▶ EXERCISE PROMPT: A single figure is wanted: the count of lines below containing the string "function".
[[ MATERIAL FOR THIS TASK, beginning ]]
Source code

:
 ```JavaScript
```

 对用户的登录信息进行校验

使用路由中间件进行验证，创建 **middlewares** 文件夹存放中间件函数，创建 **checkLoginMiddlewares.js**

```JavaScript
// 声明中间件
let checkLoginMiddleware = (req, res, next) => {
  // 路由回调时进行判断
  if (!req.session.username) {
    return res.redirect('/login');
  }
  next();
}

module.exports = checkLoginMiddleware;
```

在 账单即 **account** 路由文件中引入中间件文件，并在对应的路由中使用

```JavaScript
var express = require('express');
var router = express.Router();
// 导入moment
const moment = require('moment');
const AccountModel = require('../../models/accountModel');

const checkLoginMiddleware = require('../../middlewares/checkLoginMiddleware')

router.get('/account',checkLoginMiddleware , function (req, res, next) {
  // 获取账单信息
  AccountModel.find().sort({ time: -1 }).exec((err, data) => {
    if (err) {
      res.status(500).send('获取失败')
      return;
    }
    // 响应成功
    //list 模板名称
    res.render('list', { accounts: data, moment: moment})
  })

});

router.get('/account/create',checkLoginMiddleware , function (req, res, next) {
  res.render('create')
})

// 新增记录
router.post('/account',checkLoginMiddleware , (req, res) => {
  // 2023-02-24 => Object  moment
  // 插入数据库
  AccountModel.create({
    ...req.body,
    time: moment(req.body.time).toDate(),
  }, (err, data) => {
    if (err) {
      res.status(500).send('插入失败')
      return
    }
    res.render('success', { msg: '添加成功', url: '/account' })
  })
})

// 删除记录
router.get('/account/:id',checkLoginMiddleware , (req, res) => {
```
[[ MATERIAL FOR THIS TASK, end ]]
▶ YOUR SOLUTION: 2